Its A Girls World






T-minus.... and counting

“Pain, you just have to ride it out, hope it goes away on its own, hope the wound that caused it heals. There are no solutions, no easy answers, you just breath deep and wait for it to subside. Most of the time pain can be managed but sometimes the pain gets you where you least expect it. Hits way below the belt and doesn't let up…”~ Greys Anatomy

Yesterday, I realized I had been bottling up some emotions that I secretly hoped would go away on there own. I guess I thought if I didn’t acknowledge these feelings, or talk about them and if I pretended to forget they would no longer haunt me. I was so wrong! Over the last few months I have been trying to hide what I had been feeling….something I now realize isn’t the smartest thing to do. Let me just say to all of you that are reading this who also bottle up all of your feelings …DON’T DO IT! “Reality can sometimes have way of sneaking up on you and biting you in the ass.” You eventually become a walking time bomb…waiting to explode at any minute. Trust me…it happens and when it does you better hope someone is around to help you pick up the pieces (my someone was my best friend – thanks honey)
My mistake happened when I decided to go out last night…after I had spent the majority of the day upset.

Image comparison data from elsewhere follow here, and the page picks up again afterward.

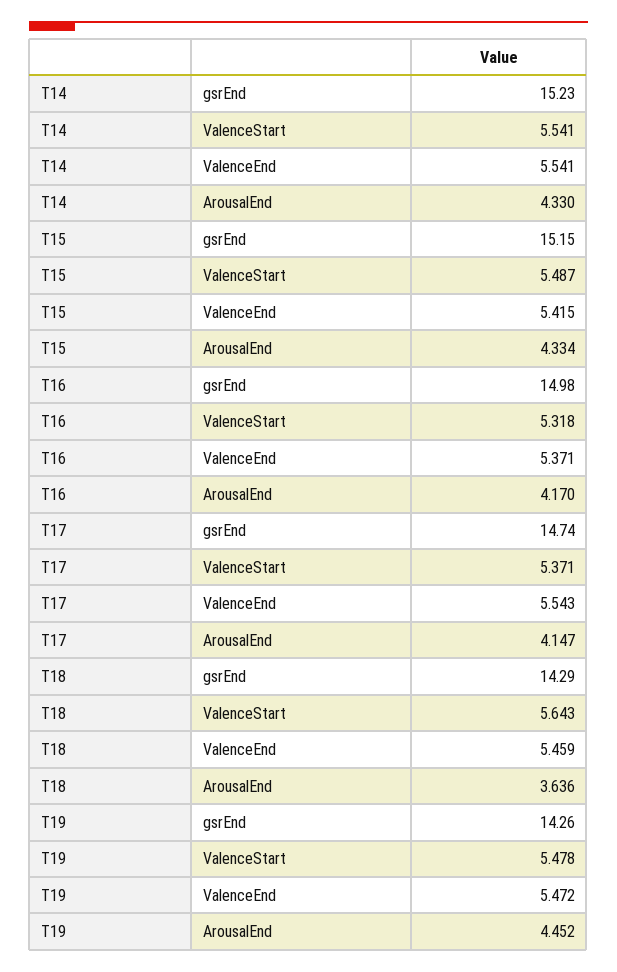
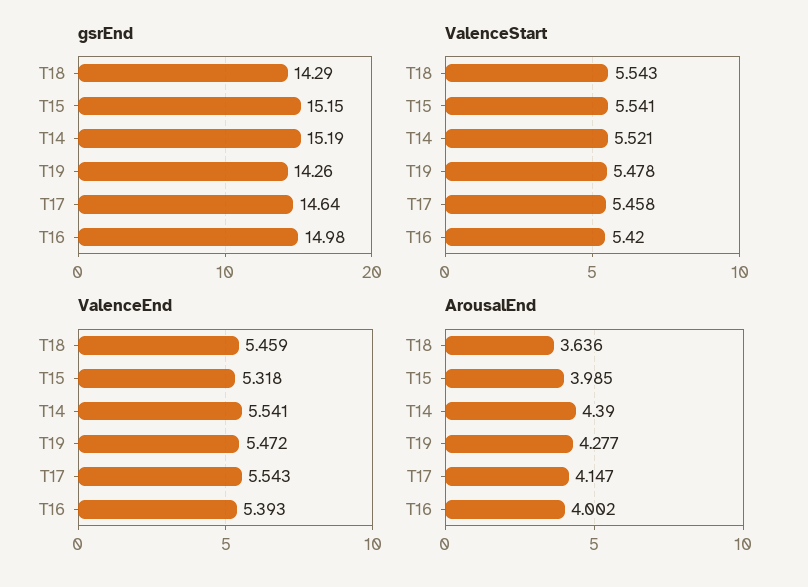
gsrEnd, T14: 15.23 -> 15.19
ValenceStart, T14: 5.541 -> 5.521
ArousalEnd, T14: 4.33 -> 4.39
ValenceStart, T15: 5.487 -> 5.541
ValenceEnd, T15: 5.415 -> 5.318
ArousalEnd, T15: 4.334 -> 3.985
ValenceStart, T16: 5.318 -> 5.42
ValenceEnd, T16: 5.371 -> 5.393
ArousalEnd, T16: 4.17 -> 4.002
gsrEnd, T17: 14.74 -> 14.64
ValenceStart, T17: 5.371 -> 5.458
ValenceStart, T18: 5.643 -> 5.543
ArousalEnd, T19: 4.452 -> 4.277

I definitely do not recommend drinking any type of alcohol during this time…this will usually become the spark that starts the countdown…. Psycho Mental Breakdown… starting in T-minus 4 vodka cranberries. I knew this morning when I received a couple of text messages from friends asking me how I was doing and someone even sang a song to me on my voicemail in hopes to cheer me up, that what was in my head, a not so noticeable sniffle had actually turned into a full blown, snotty nose, mascara running, crazy crying outburst… not to mention was witnessed by pretty much everyone. Believe it or not today I actually feel much better…it feels like a weight has been lifted off of my chest …I am taking a lot of deep breaths and the pain seems to be less.

“Pain, you just have to fight through, because the truth is you can't outrun it and life always makes more” ~ Greys Anatomy

Oh and PS… I never want to even smell vodka again….EVER!